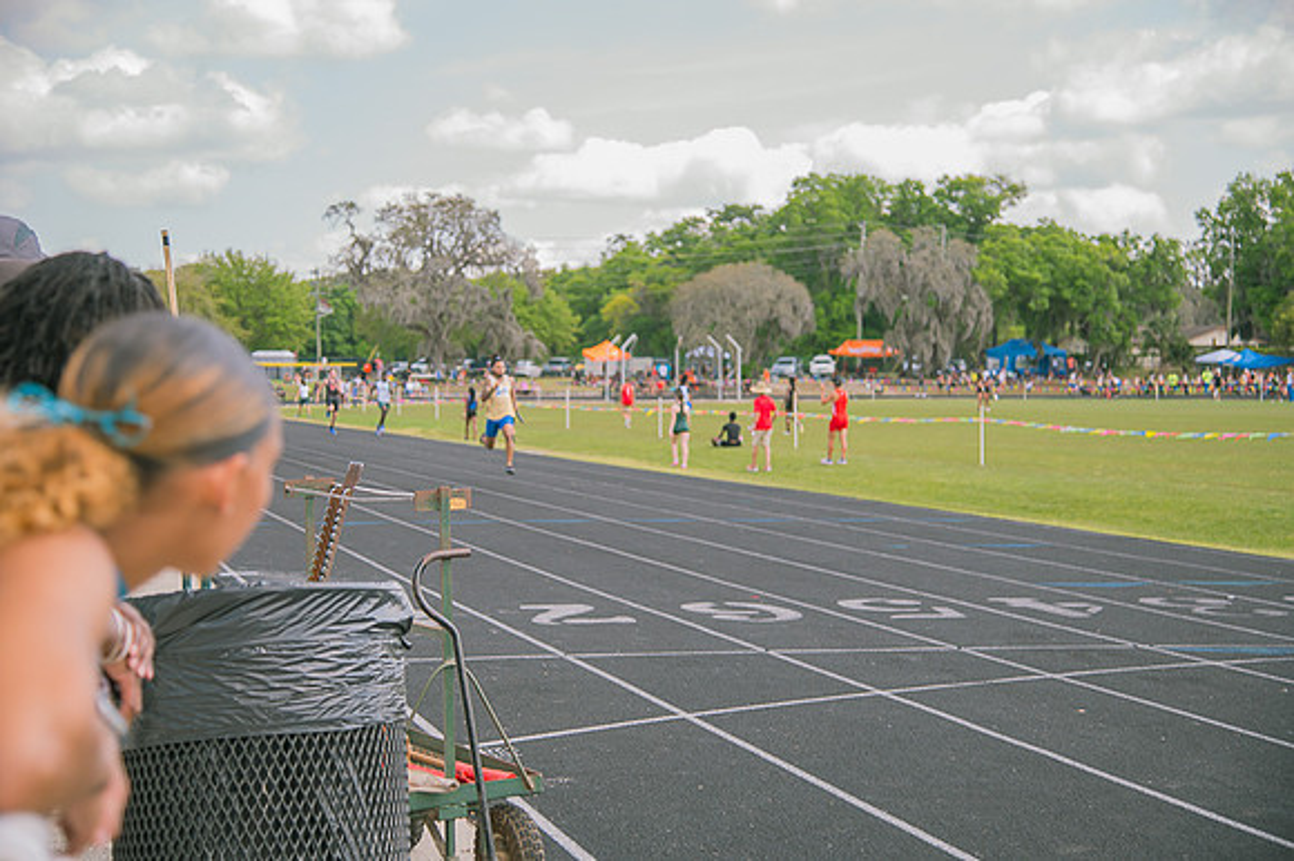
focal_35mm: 55
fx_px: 1976
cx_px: 647
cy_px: 430
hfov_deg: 36.3
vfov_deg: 24.6
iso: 200
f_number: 4
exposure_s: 1/200
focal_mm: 55
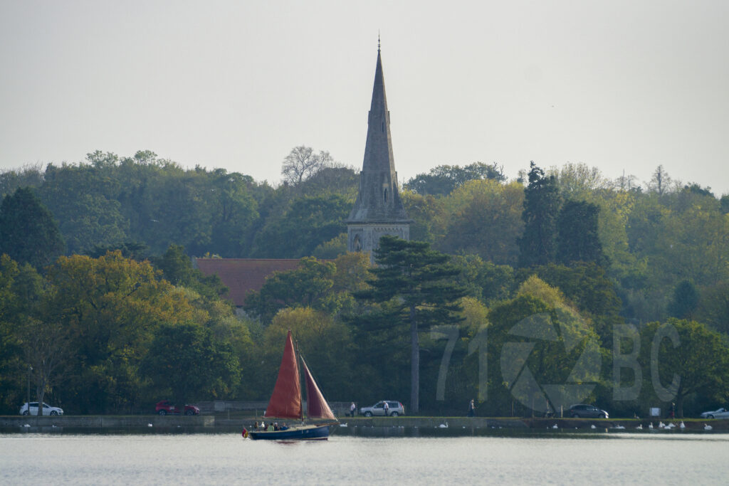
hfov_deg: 4.2
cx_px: 364
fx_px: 10024
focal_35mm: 495
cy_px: 243
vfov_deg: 2.8
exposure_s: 1/500
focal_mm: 330
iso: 200
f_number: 5.6
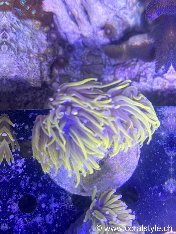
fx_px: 258
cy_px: 117
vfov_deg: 49.0
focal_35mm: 38
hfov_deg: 37.7
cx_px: 88
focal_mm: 6.86
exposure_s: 1/100
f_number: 1.78
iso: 160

## WHAT IS NEEDED
Repeat the preceding records exactly but drop the images.

## EXPECTED ANSWER
focal_35mm: 55
fx_px: 1976
cx_px: 647
cy_px: 430
hfov_deg: 36.3
vfov_deg: 24.6
iso: 200
f_number: 4
exposure_s: 1/200
focal_mm: 55
hfov_deg: 4.2
cx_px: 364
fx_px: 10024
focal_35mm: 495
cy_px: 243
vfov_deg: 2.8
exposure_s: 1/500
focal_mm: 330
iso: 200
f_number: 5.6
fx_px: 258
cy_px: 117
vfov_deg: 49.0
focal_35mm: 38
hfov_deg: 37.7
cx_px: 88
focal_mm: 6.86
exposure_s: 1/100
f_number: 1.78
iso: 160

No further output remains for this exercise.